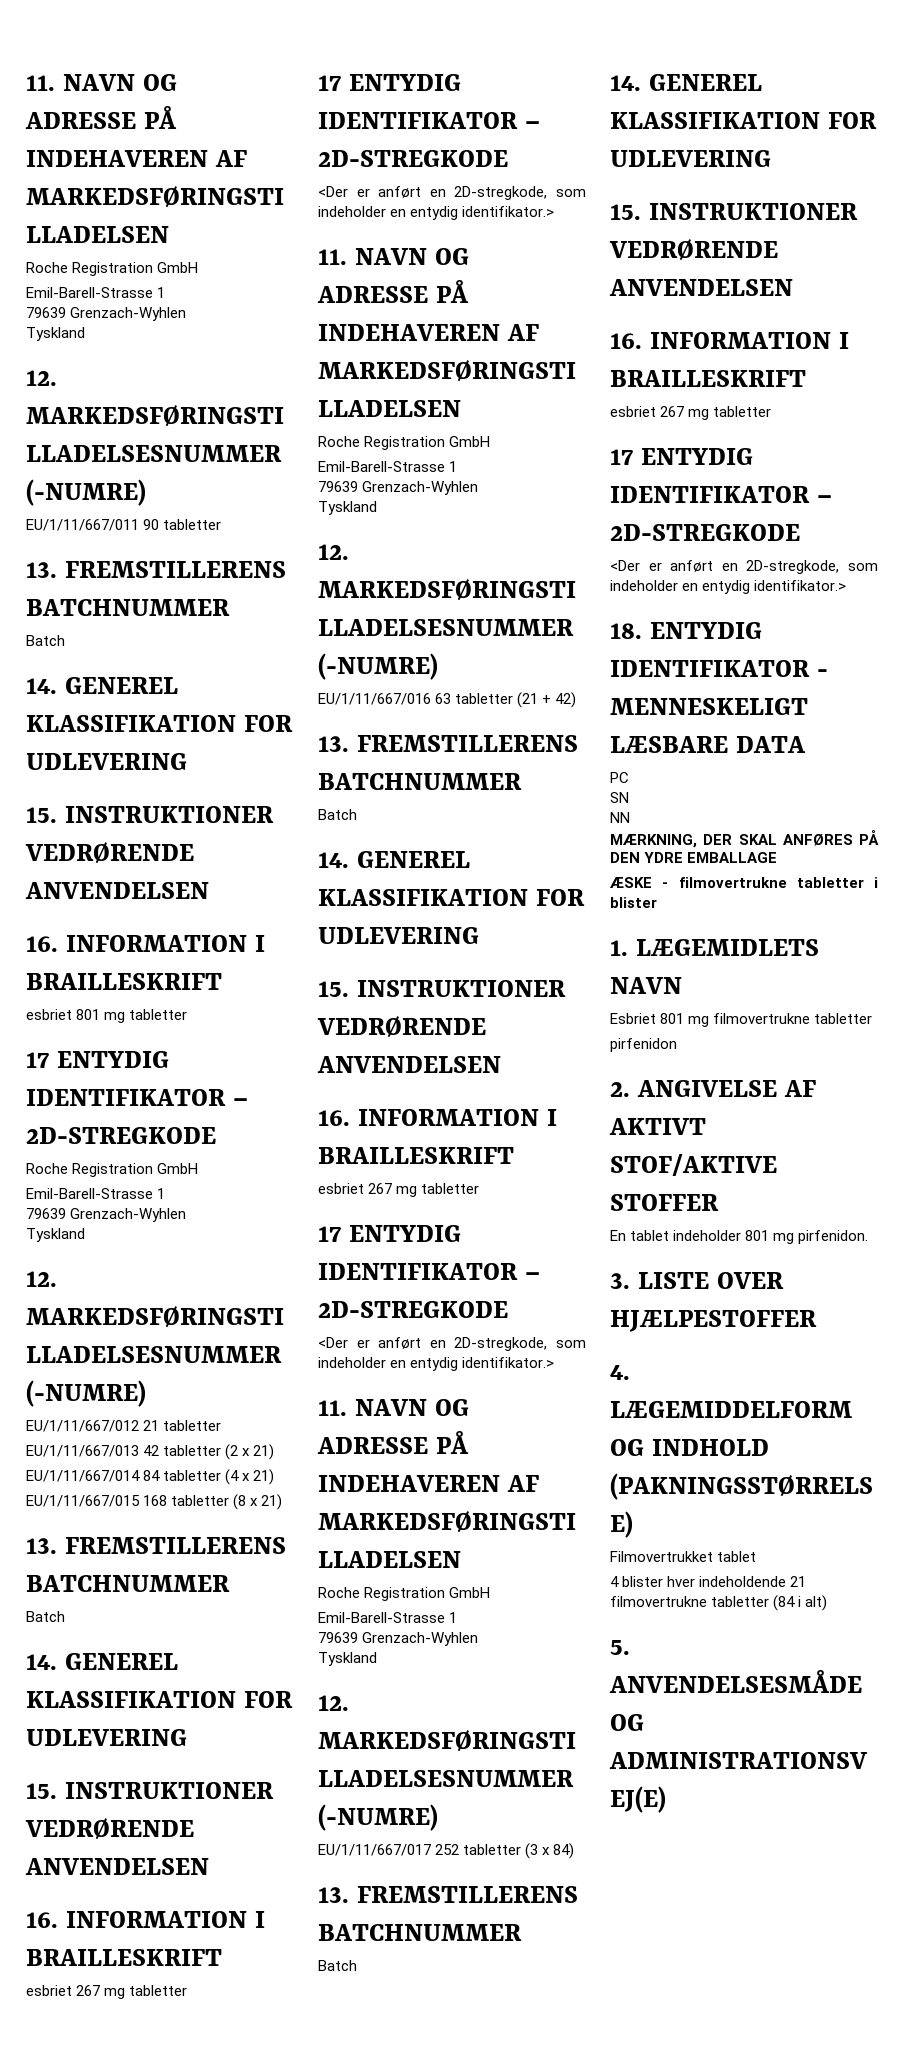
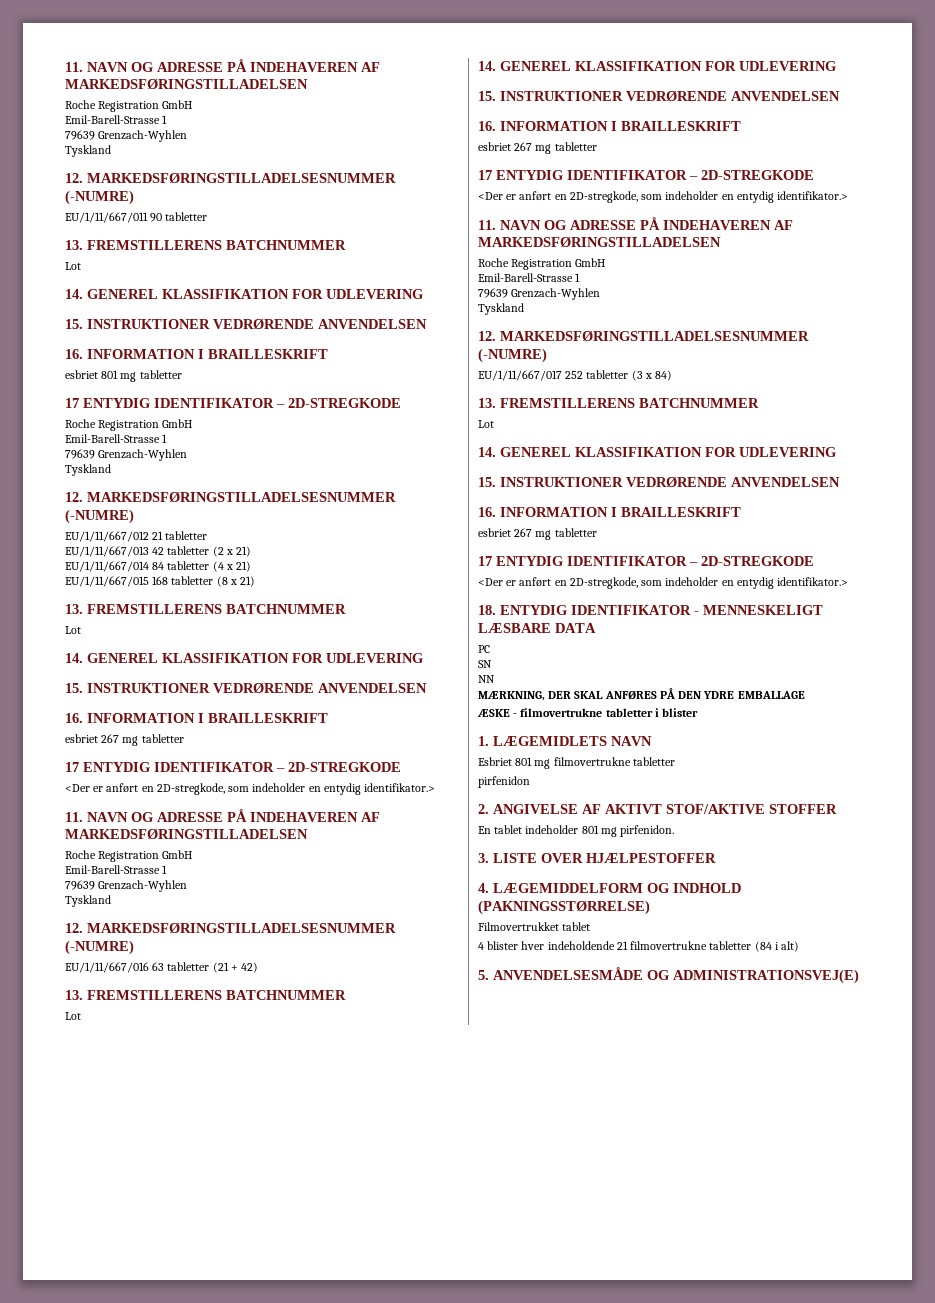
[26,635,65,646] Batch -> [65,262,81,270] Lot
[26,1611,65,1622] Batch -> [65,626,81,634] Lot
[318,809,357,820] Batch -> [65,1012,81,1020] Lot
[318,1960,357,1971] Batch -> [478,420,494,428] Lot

□ □ □ □ □

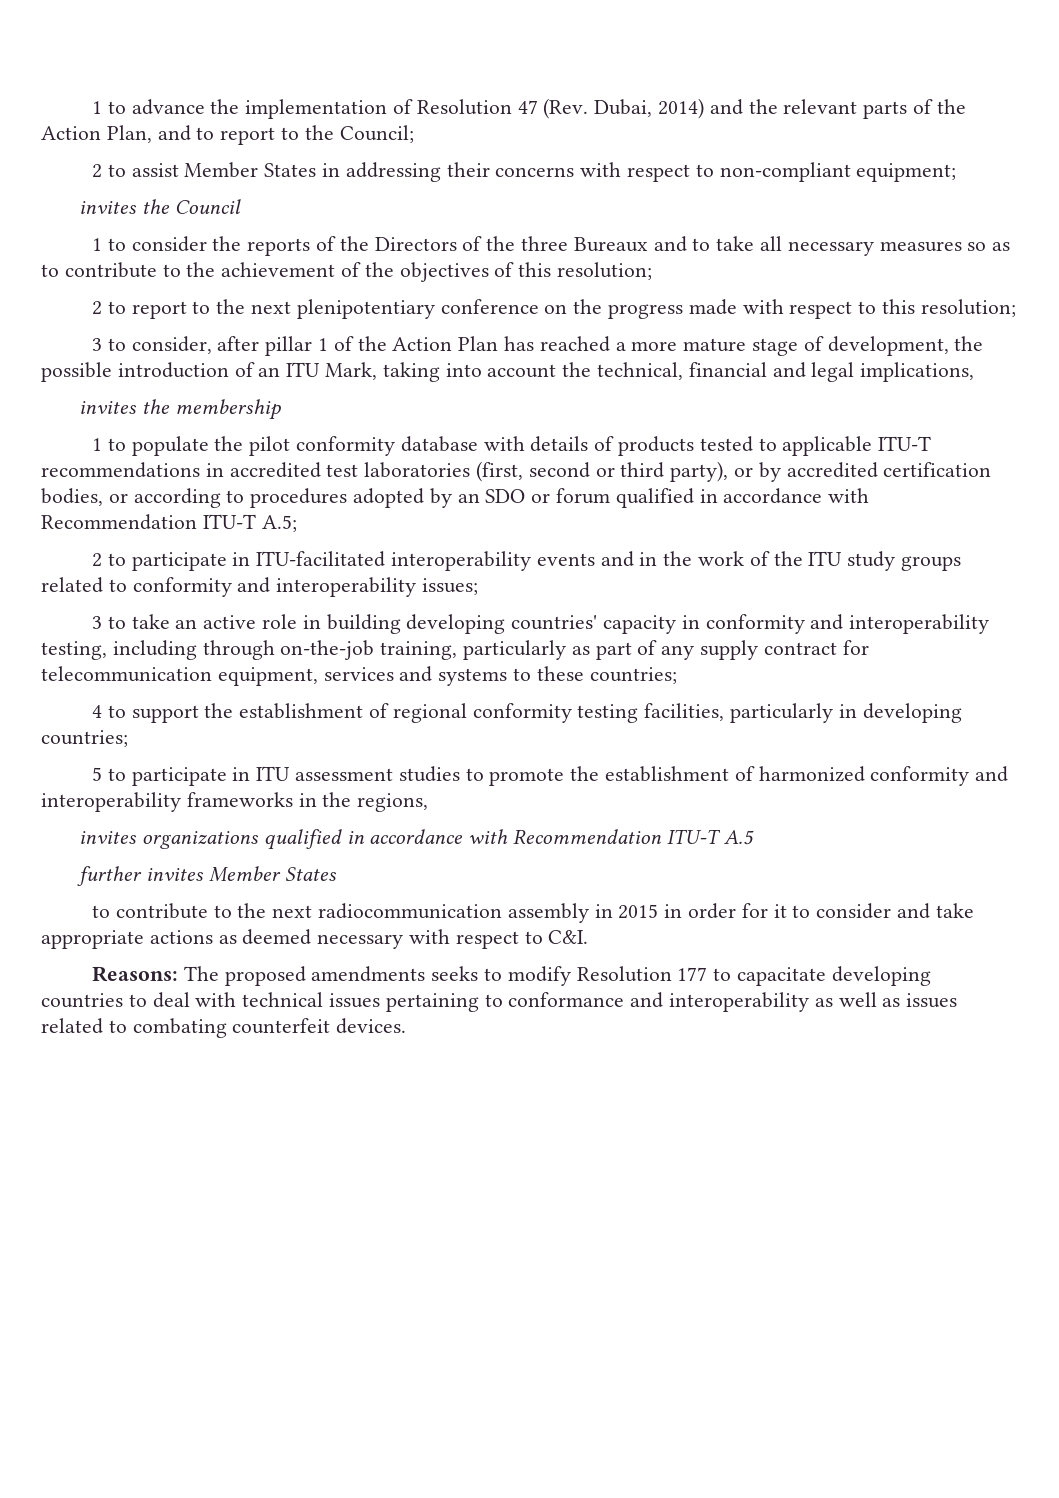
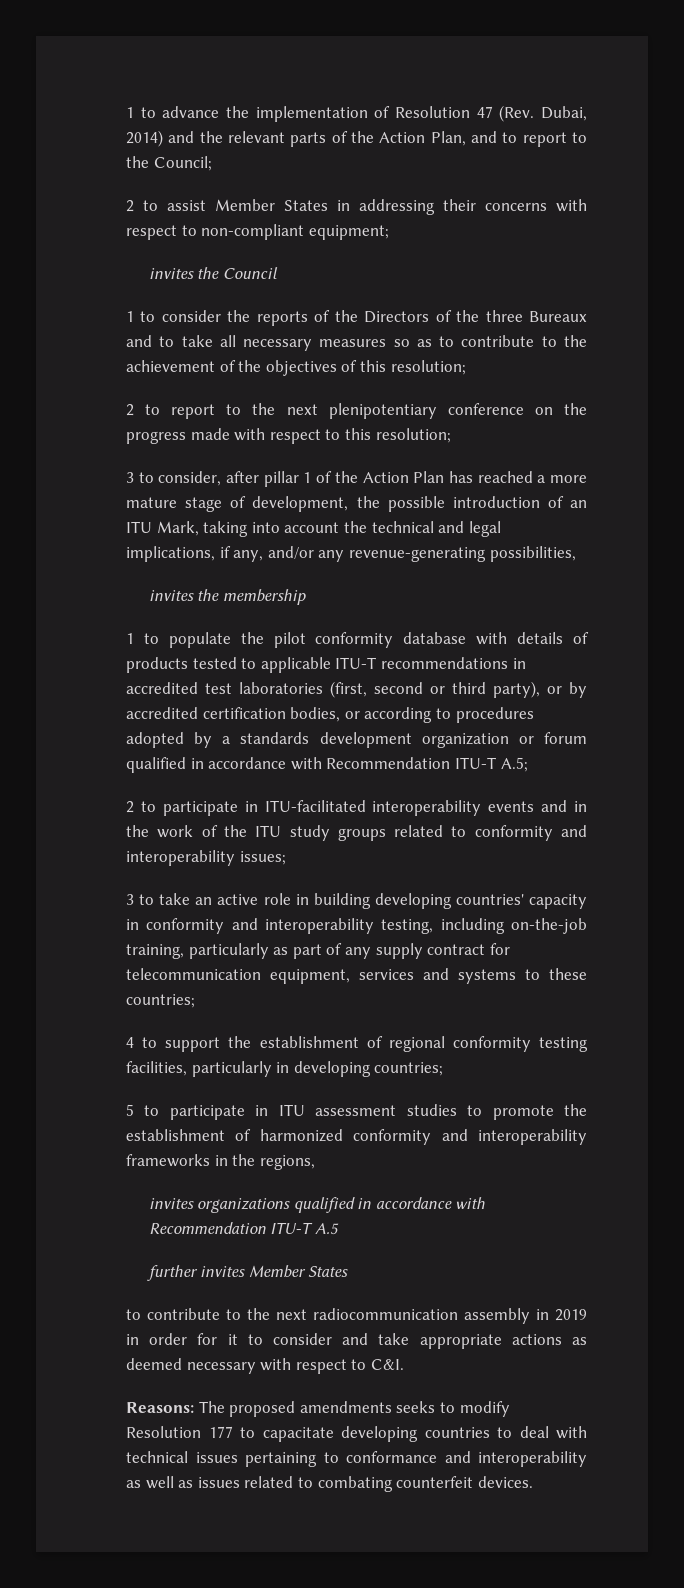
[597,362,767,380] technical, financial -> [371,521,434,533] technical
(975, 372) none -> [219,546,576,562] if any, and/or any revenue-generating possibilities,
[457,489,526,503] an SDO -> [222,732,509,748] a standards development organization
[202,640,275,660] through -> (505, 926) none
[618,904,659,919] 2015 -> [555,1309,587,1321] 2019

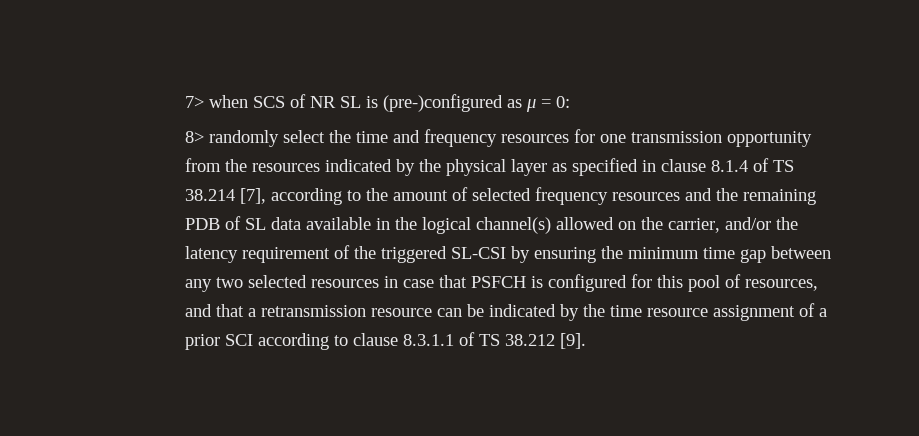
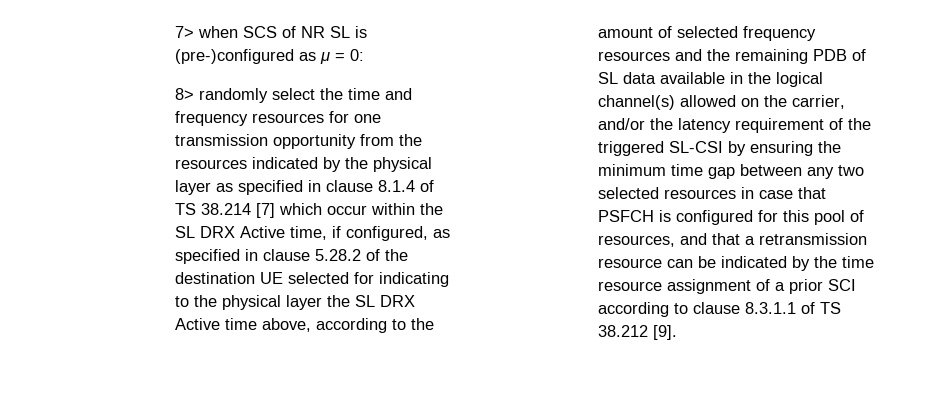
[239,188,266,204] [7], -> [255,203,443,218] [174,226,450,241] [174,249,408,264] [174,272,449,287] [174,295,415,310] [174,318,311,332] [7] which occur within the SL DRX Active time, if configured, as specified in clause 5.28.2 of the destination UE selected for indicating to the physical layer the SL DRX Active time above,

□ □ □ □ □

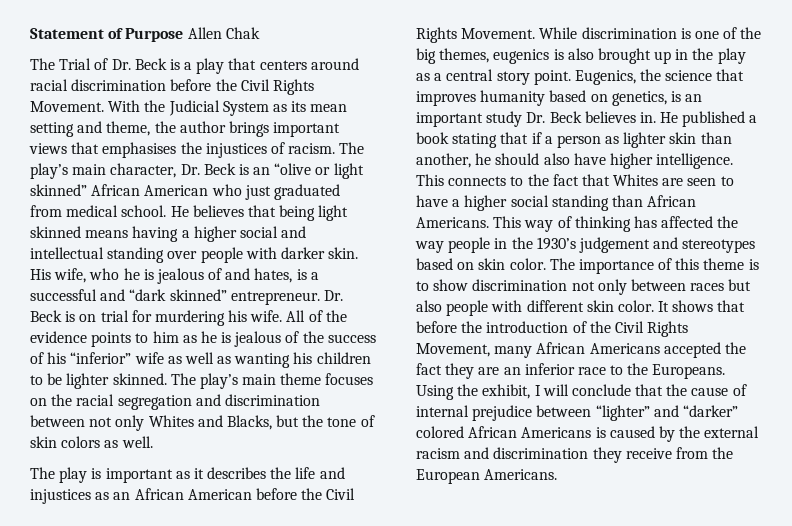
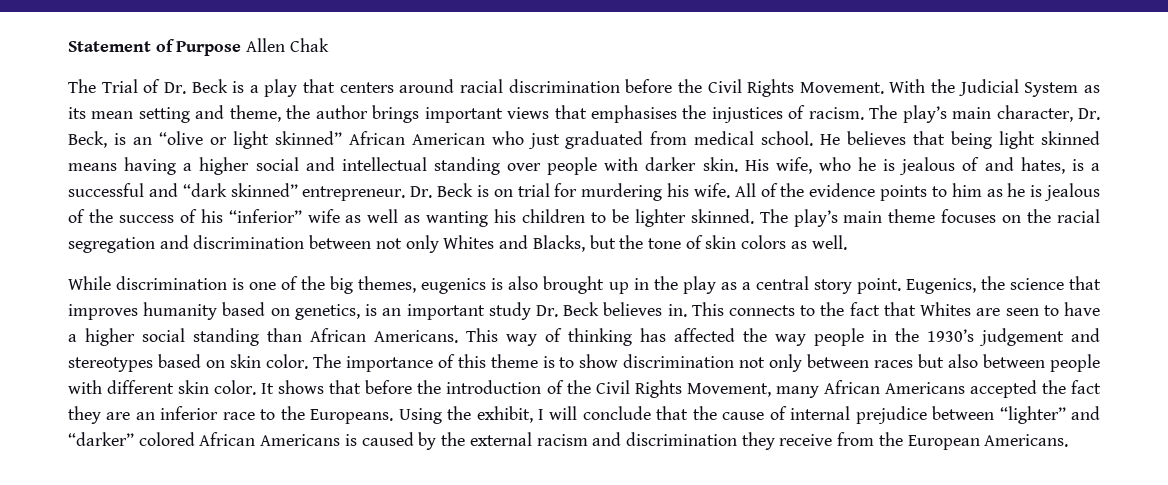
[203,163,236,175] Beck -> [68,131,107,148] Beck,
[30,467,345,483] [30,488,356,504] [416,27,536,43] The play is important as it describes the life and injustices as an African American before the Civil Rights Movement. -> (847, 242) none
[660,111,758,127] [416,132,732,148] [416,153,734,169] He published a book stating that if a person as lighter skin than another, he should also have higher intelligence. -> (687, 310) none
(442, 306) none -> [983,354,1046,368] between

□ □ □ □ □

Task prompt:
Produce only the lines from the line containing "[26,1611,65,1622] Batch ->" through the line containing "[318,1960,357,1971] Batch ->", inclusive of both, exactly as they stand in the entries above.

Response for this exercise:
[26,1611,65,1622] Batch -> [65,626,81,634] Lot
[318,809,357,820] Batch -> [65,1012,81,1020] Lot
[318,1960,357,1971] Batch -> [478,420,494,428] Lot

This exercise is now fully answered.